++++ Text for analysis ++++

The new record by Jason Myles Goss, Radio Dial, has been one of my favorite listens this year. He’s a great songwriter and talented guitarist/singer. You’ll have to wait until June to hear the whole album, so I asked if he would be interested in writing about my favorite song “Hospital Shirt.” To my surprise, I received this beautiful piece back in around 24 hours. This essay almost matches the beauty of the song itself. Read about where the song came from and then hear it for yourself at the end.
This is a song that I never wanted to write, and it’s a song that I
knew, from the start, would require everything I had. I spent many
late nights trying to get the words exactly right, trying to capture
the spirit of someone near and dear to me who was just beginning a
brave battle with cancer.
At the time, I remember being angry at myself for feeling afraid and
helpless, when I was not the one who had to face what he was facing.

++++ Extracted records ++++

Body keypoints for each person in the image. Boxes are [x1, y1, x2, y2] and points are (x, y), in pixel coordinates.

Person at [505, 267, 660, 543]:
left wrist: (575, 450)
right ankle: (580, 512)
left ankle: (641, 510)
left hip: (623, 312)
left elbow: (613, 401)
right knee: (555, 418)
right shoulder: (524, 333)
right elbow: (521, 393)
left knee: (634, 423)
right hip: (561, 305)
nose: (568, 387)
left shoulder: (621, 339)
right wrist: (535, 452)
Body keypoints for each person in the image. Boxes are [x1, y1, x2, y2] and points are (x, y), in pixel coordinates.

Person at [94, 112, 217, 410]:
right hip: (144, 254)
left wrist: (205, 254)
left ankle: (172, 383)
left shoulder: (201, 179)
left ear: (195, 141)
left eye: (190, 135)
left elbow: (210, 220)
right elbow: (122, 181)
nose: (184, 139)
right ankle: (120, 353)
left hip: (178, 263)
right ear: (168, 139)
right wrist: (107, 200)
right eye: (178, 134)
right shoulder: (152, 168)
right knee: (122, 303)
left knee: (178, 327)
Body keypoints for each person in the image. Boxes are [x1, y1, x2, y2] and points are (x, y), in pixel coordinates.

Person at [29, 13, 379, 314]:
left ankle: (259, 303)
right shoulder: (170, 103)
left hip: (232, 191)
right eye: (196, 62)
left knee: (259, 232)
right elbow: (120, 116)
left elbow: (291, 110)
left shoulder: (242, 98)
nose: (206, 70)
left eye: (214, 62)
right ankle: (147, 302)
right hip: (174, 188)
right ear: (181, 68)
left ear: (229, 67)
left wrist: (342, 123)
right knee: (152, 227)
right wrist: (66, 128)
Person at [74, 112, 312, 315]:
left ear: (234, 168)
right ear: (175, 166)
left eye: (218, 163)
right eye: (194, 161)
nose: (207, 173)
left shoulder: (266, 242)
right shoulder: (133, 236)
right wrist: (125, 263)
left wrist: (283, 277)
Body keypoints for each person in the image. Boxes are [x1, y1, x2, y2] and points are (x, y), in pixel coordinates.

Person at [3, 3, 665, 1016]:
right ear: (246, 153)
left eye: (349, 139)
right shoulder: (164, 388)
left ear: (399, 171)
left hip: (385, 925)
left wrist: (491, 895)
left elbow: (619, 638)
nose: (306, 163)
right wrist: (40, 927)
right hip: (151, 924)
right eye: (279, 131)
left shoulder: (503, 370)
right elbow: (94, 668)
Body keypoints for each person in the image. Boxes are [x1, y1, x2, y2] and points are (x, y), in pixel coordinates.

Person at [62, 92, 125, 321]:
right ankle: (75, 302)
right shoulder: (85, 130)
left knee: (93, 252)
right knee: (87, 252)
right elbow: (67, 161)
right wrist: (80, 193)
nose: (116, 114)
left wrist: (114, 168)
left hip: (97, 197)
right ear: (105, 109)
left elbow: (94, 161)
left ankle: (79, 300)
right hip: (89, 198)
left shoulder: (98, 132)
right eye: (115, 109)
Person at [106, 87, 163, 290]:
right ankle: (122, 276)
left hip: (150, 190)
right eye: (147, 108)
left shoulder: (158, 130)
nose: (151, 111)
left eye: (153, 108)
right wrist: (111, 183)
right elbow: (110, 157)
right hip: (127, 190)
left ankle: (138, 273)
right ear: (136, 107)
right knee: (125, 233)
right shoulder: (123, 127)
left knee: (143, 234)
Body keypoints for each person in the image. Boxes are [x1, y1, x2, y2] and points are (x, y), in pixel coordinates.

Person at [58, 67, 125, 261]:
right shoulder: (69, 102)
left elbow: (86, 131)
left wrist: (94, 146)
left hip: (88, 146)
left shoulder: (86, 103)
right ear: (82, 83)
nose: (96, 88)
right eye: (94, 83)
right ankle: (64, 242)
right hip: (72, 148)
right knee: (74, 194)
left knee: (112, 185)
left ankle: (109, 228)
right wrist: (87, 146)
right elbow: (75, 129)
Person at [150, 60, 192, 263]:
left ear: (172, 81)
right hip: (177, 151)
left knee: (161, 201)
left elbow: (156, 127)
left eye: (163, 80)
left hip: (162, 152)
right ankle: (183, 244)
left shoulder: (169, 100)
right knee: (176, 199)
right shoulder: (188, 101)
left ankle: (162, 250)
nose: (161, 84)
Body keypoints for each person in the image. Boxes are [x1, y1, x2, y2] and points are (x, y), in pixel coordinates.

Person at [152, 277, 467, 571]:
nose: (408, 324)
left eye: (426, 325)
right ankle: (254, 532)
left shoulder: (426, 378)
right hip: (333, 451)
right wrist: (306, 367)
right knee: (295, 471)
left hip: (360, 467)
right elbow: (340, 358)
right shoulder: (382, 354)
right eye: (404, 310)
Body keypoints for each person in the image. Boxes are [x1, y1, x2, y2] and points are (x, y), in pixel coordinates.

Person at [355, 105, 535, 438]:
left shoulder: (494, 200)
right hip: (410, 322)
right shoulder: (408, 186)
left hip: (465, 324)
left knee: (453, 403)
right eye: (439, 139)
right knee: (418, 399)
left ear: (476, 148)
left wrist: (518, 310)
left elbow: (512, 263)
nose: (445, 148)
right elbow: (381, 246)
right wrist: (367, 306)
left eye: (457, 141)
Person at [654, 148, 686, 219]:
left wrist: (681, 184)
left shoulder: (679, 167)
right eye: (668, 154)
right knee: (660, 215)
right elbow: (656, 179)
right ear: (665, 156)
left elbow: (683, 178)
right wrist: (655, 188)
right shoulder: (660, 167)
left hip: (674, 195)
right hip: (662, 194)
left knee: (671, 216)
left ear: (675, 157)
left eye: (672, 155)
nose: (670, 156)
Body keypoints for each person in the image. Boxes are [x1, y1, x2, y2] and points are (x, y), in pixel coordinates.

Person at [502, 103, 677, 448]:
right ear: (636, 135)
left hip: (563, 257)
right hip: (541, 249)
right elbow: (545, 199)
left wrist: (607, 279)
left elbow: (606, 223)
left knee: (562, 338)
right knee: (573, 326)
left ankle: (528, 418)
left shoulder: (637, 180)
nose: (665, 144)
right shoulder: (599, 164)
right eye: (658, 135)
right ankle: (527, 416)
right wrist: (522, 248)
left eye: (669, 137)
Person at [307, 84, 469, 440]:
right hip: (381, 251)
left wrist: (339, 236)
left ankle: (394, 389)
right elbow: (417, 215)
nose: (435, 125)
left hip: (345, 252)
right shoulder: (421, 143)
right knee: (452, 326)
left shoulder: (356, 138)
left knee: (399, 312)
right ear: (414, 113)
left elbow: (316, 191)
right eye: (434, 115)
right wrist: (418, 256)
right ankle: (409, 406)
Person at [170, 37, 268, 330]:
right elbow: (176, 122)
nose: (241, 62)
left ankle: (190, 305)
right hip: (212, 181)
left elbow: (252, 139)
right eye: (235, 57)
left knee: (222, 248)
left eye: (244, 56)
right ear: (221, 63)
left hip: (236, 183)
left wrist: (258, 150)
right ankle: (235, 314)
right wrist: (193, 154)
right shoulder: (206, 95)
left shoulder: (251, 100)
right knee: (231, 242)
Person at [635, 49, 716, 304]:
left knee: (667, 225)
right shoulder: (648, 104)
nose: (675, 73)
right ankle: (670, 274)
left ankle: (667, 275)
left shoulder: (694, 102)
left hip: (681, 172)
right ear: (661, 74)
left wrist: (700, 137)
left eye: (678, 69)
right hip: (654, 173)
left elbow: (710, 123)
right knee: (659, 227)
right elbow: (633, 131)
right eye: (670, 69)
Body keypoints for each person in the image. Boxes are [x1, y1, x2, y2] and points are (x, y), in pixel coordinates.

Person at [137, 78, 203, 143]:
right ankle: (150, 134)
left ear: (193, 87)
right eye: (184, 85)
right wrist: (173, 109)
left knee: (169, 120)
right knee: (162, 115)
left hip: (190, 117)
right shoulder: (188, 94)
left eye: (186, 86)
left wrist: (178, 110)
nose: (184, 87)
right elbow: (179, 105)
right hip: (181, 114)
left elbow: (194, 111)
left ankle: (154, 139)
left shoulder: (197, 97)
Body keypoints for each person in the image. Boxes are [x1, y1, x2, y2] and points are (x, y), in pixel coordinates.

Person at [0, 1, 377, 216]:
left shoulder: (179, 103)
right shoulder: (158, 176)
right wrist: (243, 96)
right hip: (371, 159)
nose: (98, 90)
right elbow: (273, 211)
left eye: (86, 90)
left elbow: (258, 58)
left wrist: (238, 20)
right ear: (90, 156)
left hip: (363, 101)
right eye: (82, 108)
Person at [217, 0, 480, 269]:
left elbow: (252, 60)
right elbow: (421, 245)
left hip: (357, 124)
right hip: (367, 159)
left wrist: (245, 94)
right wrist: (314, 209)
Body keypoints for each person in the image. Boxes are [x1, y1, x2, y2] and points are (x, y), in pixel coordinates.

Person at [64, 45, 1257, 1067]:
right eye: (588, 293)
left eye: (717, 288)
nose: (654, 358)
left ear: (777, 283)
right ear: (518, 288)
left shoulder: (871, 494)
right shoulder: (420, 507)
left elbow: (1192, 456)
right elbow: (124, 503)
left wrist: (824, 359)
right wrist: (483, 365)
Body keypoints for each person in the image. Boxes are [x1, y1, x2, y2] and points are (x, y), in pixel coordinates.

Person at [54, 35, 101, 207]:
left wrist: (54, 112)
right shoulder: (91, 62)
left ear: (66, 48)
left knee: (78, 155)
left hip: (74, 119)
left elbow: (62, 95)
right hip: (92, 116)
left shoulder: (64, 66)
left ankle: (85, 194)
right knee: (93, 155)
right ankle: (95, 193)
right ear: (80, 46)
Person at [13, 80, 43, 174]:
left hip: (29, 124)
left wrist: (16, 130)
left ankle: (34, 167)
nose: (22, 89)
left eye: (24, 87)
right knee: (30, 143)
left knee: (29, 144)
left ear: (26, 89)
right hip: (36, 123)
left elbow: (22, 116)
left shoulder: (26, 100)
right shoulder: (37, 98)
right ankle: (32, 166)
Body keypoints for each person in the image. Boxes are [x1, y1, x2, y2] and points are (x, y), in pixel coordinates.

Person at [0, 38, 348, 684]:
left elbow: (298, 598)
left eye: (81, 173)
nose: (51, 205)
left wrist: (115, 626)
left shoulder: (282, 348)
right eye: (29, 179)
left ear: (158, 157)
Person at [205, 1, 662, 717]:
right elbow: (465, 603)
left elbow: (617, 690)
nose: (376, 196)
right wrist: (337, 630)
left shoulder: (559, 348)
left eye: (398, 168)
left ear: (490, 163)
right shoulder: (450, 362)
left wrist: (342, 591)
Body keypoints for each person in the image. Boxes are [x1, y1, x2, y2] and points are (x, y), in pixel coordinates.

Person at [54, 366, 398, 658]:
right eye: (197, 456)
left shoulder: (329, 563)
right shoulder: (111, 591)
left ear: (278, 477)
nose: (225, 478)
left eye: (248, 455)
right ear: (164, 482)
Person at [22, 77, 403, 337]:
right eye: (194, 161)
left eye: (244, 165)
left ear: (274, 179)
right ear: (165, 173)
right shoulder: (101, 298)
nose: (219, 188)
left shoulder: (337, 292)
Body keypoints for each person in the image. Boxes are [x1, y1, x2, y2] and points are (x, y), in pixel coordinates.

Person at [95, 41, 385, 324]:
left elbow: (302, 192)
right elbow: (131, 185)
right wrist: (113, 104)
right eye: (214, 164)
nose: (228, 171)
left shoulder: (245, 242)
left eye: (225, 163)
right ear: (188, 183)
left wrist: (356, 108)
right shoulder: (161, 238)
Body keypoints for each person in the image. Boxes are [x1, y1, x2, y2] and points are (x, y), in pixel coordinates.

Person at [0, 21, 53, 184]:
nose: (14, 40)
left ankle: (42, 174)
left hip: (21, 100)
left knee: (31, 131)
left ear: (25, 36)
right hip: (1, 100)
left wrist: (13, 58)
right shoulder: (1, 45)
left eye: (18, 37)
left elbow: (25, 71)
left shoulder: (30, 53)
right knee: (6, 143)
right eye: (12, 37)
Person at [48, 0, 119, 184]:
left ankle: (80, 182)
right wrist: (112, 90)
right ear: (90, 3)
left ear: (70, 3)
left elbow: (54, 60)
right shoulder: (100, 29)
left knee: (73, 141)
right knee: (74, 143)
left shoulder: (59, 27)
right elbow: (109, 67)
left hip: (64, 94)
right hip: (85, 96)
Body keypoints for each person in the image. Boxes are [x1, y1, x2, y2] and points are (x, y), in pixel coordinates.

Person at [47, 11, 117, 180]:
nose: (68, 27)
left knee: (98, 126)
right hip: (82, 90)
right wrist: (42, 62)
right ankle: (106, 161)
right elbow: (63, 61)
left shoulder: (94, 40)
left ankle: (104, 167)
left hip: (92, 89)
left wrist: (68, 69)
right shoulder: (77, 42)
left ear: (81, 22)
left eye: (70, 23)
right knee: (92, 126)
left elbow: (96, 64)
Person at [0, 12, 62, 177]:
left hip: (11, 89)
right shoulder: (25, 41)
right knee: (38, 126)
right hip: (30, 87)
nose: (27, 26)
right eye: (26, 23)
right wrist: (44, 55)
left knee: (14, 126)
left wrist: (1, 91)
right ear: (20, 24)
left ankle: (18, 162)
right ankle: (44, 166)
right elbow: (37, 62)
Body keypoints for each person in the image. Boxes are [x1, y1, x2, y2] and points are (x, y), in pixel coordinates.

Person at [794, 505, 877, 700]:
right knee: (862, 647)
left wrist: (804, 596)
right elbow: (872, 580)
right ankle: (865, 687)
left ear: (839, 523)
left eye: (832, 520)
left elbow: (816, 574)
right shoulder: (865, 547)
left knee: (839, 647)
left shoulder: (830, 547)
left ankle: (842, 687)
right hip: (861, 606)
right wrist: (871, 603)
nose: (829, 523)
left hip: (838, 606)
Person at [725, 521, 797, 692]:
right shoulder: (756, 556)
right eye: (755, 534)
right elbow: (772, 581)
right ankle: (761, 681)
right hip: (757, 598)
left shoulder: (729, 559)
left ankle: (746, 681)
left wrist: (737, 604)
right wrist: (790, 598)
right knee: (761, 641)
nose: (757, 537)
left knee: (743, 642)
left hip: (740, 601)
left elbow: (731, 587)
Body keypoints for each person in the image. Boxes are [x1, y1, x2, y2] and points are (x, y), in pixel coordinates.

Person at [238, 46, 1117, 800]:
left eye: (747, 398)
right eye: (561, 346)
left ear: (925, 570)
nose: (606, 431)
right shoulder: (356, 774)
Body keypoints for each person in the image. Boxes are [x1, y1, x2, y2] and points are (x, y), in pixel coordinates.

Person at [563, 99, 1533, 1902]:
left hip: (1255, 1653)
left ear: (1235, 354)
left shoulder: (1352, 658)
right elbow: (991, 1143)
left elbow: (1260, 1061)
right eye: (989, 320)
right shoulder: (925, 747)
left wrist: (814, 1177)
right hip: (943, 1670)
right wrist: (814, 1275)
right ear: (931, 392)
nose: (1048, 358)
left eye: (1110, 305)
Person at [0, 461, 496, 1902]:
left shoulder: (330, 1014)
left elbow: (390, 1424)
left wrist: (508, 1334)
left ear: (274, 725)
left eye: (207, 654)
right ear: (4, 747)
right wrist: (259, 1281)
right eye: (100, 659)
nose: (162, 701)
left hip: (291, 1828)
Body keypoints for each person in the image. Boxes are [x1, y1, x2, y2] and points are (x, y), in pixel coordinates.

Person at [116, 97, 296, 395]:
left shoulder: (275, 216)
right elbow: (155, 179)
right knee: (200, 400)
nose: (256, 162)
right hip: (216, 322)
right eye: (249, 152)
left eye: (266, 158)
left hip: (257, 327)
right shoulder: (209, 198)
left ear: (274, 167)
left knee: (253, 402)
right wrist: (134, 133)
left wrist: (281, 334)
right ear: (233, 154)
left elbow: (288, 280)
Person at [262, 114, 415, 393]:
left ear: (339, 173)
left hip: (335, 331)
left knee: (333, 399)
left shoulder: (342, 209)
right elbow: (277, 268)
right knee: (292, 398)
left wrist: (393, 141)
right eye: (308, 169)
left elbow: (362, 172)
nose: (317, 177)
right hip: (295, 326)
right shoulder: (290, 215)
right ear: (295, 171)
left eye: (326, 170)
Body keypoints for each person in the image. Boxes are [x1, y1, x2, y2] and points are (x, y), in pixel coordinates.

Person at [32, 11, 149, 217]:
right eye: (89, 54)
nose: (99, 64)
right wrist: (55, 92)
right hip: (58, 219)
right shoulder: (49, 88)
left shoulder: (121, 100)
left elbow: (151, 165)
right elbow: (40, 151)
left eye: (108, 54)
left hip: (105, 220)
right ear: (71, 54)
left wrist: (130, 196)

++++

Pick up the essay on writing the song "Hospital Shirt" after its last sentence and carry it forward in the same voice. The records have nothing to do with the text.

**Result of this task:**
Just before entering treatment, my cousin told me he shaved his head
into a mohawk like Travis Bickle from his favorite move, Taxi Driver—I
could picture him standing in front of his mirror repeating “You
talkin’ to me?” in his best Travis Bickle voice, as he prepared for
the fight of his life.
He was all I thought about.
My cousin wrote screenplays in Hollywood. He was extraordinarily
talented, and he was just signed to a very prominent agency for his
latest script before finding out that he had leukemia. I was
devastated. The only way that I knew how to cope, think about, or make
sense of this, was through writing.
I knew it would be dishonest to piece together some bullshit song that
tugged on peoples’ heartstrings with one tearful platitude after
another. That wasn’t him and that wouldn’t be his story. He would want
something sincere, something real, and I knew I owed him that. I owed
him big time.
The very beginnings of a song are always a mystery—you pick up your
guitar and play the same chords you’ve played one hundred thousand
times before, but, for some reason, this time, a lyric flashes into
your head, something vivid and confusing, and in that instant, you
feel hope or find a connection, a glimpse of something that you need
to unearth. That line for me was “I know you think I look handsome in
my hospital shirt.” That line hit me like a hammer and I would just
play it over and over again until it lead me to the next…and the next.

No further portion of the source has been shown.